## WORK REQUEST:
Please pull out every line of the material below that contains the string "assets" and copy each one unchanged.

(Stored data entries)
........

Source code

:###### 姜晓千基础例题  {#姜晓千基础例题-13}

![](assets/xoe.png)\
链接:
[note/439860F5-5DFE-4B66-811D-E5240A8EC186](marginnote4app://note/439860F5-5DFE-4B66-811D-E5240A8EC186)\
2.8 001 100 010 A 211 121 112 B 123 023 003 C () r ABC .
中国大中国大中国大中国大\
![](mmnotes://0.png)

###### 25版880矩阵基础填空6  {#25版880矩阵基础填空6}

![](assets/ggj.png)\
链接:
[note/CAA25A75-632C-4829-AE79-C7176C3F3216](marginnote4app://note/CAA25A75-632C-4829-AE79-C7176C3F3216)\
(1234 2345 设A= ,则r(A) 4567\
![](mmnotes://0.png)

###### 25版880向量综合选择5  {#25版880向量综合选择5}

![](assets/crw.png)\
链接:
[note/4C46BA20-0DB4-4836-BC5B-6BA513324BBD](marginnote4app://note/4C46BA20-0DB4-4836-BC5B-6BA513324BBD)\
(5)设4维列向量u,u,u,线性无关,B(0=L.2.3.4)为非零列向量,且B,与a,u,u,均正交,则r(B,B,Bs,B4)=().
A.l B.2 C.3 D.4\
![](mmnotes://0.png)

........

## SOLUTION TO THIS TASK:
![](assets/xoe.png)\
![](assets/ggj.png)\
![](assets/crw.png)\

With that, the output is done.